Le préjudice moral subi par le salarié est, eu égard à son ancienneté de services (plus de dix ans) au sein de l’entreprise, son âge au moment du licenciement, son état physique déficient et aux soucis qu’il s’est légitimement

3 faits du fait de son avenir professionnel incertain, à indemniser moyennant la somme de 5.000 €.

A.) a partant droit de la part de son ancien employeur à titre de dommages – intérêts pour licenciement abusif, par réformation du jugement entrepris, à 11. 448, 60 €.

Le jugement du tribunal du travail est à confirmer en ce qu’il a alloué au salarié une indemnité de procédure de 750 €, étant donné qu’il a dû engager des frais pour voir reconnaître ses droits par les différentes juridictions. Les appels principal et incident ne sont pas fondés de ce chef.

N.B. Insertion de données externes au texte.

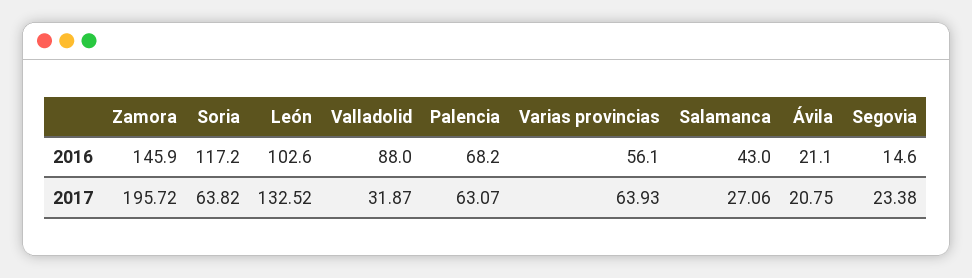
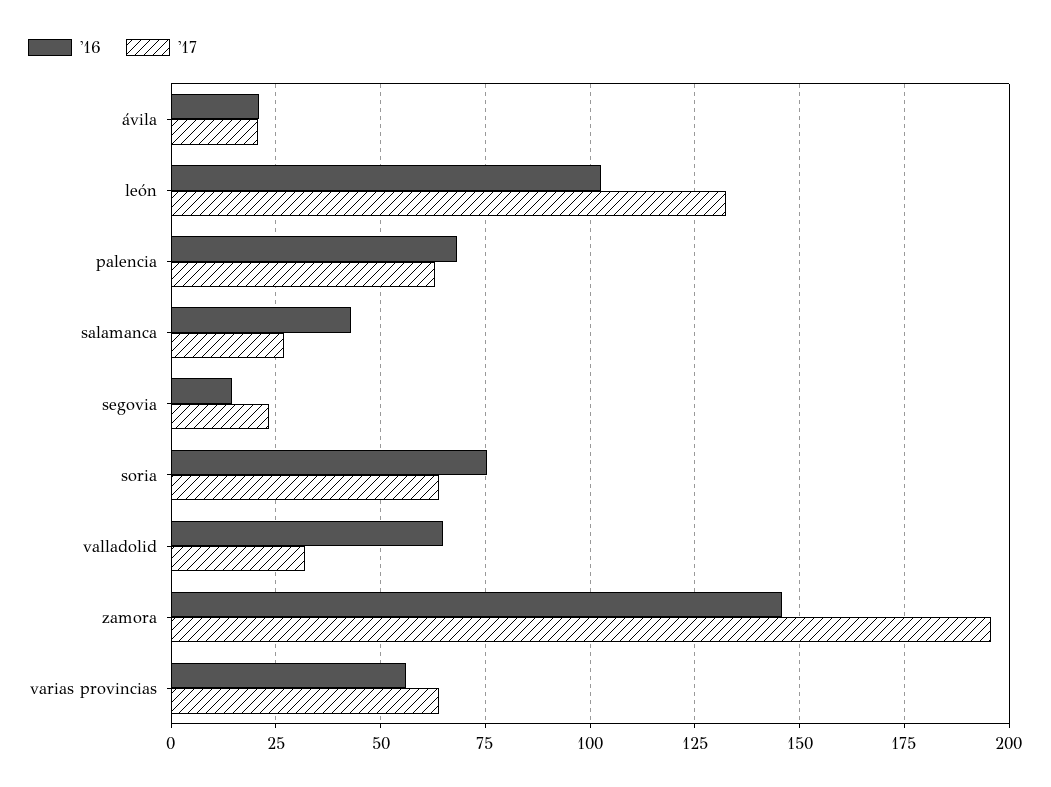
2016, Soria: 117.2 -> 75
2016, Valladolid: 88 -> 65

Aucune des parties n’a droit à une indemnité de procédure pour l’instance d’appel, étant donné qu’elles restent en défaut d’établir l’iniquité requise par l’article 240 du NCPC.

PAR CES MOTIFS:

la Cour d’appel, huitième chambre, siégeant en matière de droit du travail, statuant contradictoirement, sur le rapport du magistrat chargé de la mise en état,

reçoit les appels principal et incident,

dit l’appel incident non fondé,

dit l’appel principal partiellement fondé,

réformant : condamne la société à responsabilité limitée SOC1.) à payer à A.) des dommages-intérêts de 11.448.60 €, avec les intérêts légaux et les modalités tels que spécifiés au jugement de première instance,

confirme le jugement pour le surplus, rejette les demandes en indemnité de procédure, condamne la société à responsabilité limitée SOC1.) à supporter les deux tiers et A.) le tiers restant des frais et dépens de l’instance d’appel et en ordonne la distraction au profit des avocats constitués , sur leurs affirmations de droit.